The British legal profession and trade union alone has made no sign of any disposition to relax its elaborate restrictions upon the labour of amateurs and women, or to abate one jot or one tittle of its habitual rewards. There has been no attempt to reduce the costly law officers of the Government, for example, or to call in the help of older men or women to release law officers who are of military experience or age.
And I must admit that there are small signs of the advent of the “new lawyer,” at whose possibility I have just flung a hopeful glance, to replace the existing mass of mediaeval unsoundness. Barristers seem to age prematurely—at least in Great Britain—unless they are born old. In the legal profession one hears nothing of “the young”; one hears only of “smart juniors.” Reform and progressive criticism in the legal profession, unlike all other professions, seem to be the monopoly of the retired.

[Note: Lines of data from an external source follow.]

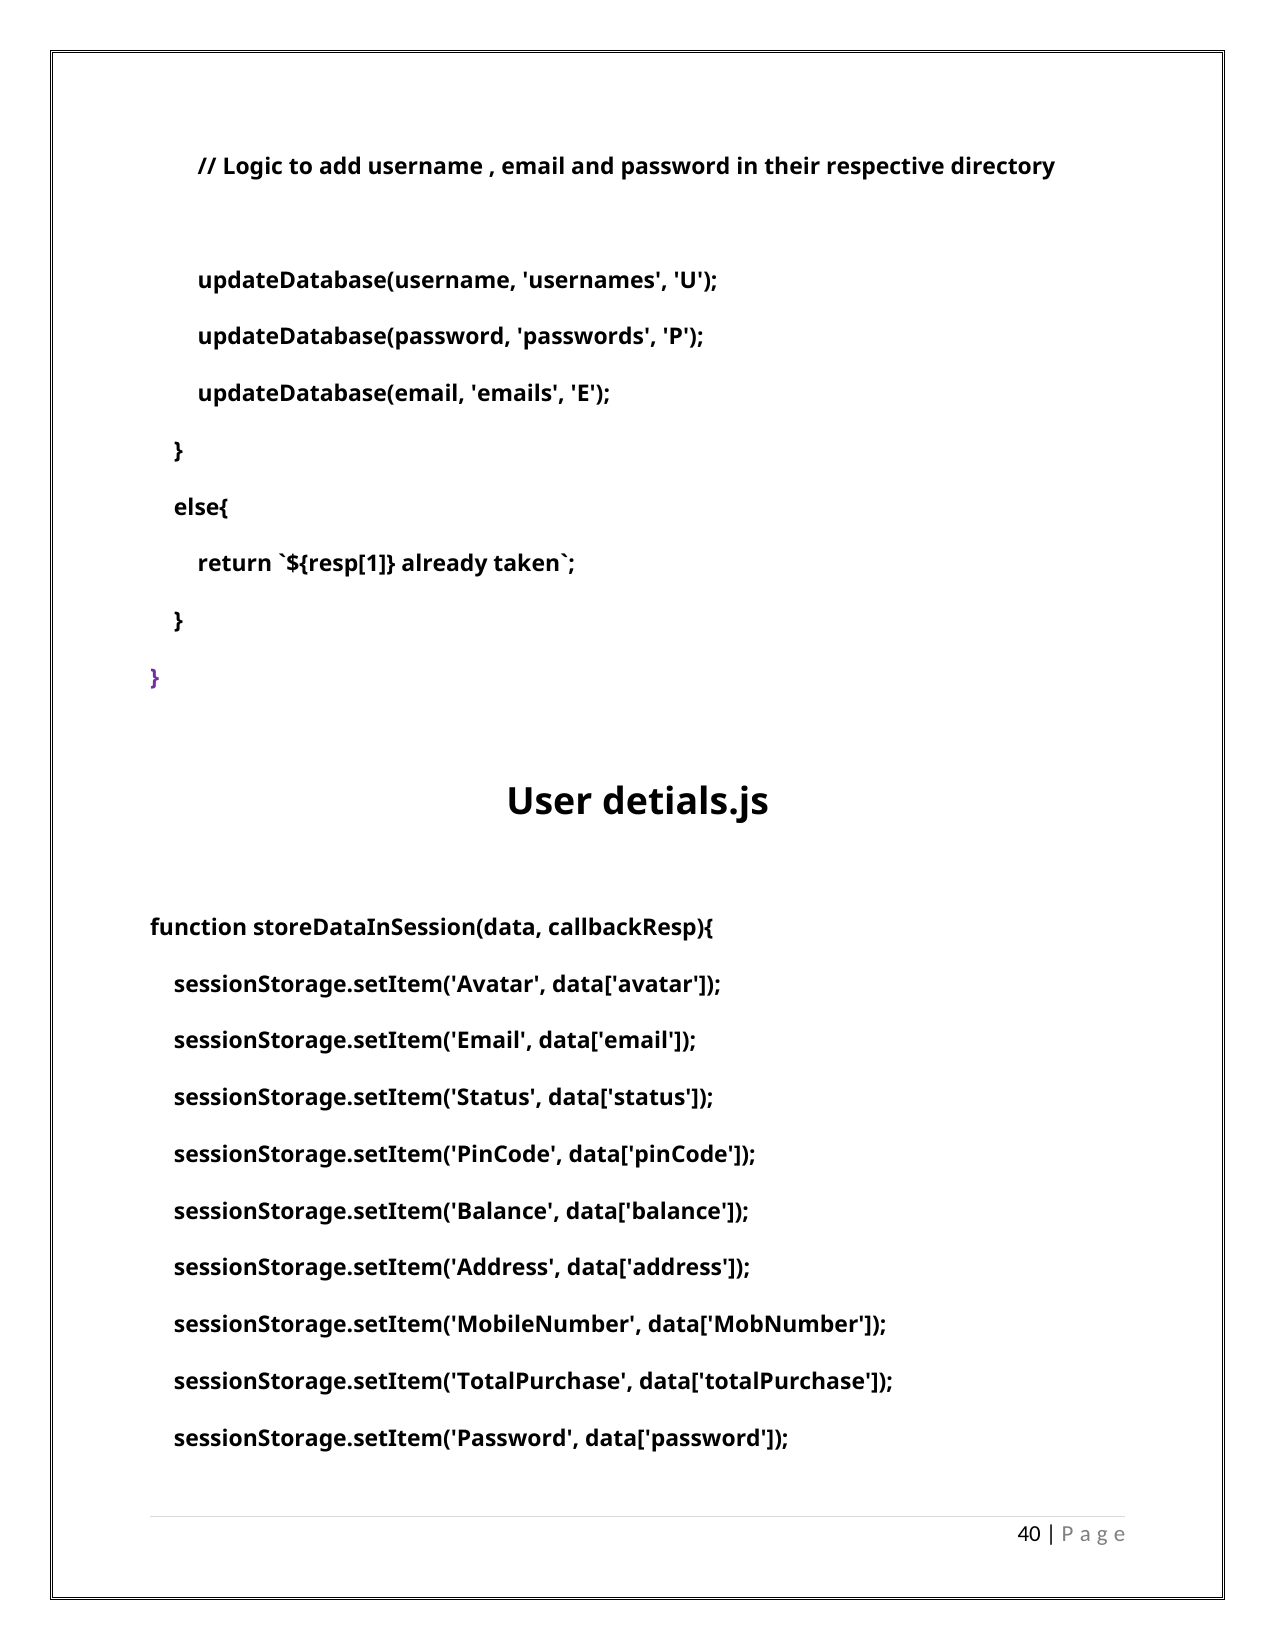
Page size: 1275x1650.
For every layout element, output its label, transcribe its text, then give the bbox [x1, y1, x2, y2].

text } [150, 434, 1125, 465]
text sessionStorage.setItem('Avatar', data['avatar']); [150, 967, 1125, 999]
text sessionStorage.setItem('PinCode', data['pinCode']); [150, 1138, 1125, 1169]
text sessionStorage.setItem('TotalPurchase', data['totalPurchase']); [150, 1365, 1125, 1396]
text User detials.js [150, 774, 1125, 826]
text sessionStorage.setItem('Password', data['password']); [150, 1422, 1125, 1453]
text sessionStorage.setItem('Balance', data['balance']); [150, 1194, 1125, 1226]
text updateDatabase(password, 'passwords', 'P'); [150, 320, 1125, 352]
text } [150, 604, 1125, 635]
text sessionStorage.setItem('Address', data['address']); [150, 1251, 1125, 1283]
text return `${resp[1]} already taken`; [150, 547, 1125, 579]
text sessionStorage.setItem('MobileNumber', data['MobNumber']); [150, 1308, 1125, 1339]
text } [150, 661, 1125, 692]
text else{ [150, 491, 1125, 522]
text updateDatabase(username, 'usernames', 'U'); [150, 263, 1125, 295]
text // Logic to add username , email and password in their respective directory [150, 150, 1125, 181]
text sessionStorage.setItem('Status', data['status']); [150, 1081, 1125, 1112]
text function storeDataInSession(data, callbackResp){ [150, 911, 1125, 942]
text sessionStorage.setItem('Email', data['email']); [150, 1024, 1125, 1056]
text updateDatabase(email, 'emails', 'E'); [150, 377, 1125, 408]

Nevertheless, Great Britain is as yet only beginning to feel the real stresses of the war; she is coming into the full strain a year behind France, Germany, and Russia; and after the war there lies the possibility of still more violent stresses; so that what is as yet a mere cloud of criticism and resentment at our lawyer-politicians and privileged legal profession may gather to a great storm before 1918 or 1919.
I am inclined to foretell as one most highly probable development of the present vague but very considerable revolt against the lawyer in British public life, first, some clumsy proposals or even attempts to leave him out, and use “business men,” soldiers, admirals, dictators, or men of science, in his place—which is rather like throwing away a blottesque fountain-pen and trying to write with a walking-stick or a revolver or a flash-light—and then when that is found to be impossible, a resolute attempt to clean and reconstitute the legal profession on modern and more honourable lines; a movement into which, quite possibly, a number of the younger British lawyers, so soon as they realise that the movement is good enough to risk careers upon, may throw themselves. A large share in such a reform movement, if it occurs, will be brought about by the Press; by which I mean not simply the periodical Press, but all books and contemporary discussion. It is only by the natural playing off of Press against lawyer-politician that democratic States can ever come to their own.
And that brings me to the second part of this question, which is whether, quite apart from the possible reform and spiritual rebirth of the legal profession, there is not also the possibility of balancing and correcting its influence. In ancient Hebrew history—it may be a warning rather than a precedent—there were two great forces, one formal, conservative and corrupting, the other undisciplined, creative, and destructive; the first was the priest, the second the prophet. Their interaction is being extraordinarily paralleled in the Anglo-Saxon democracies by the interaction of lawyer-politician and Press to-day.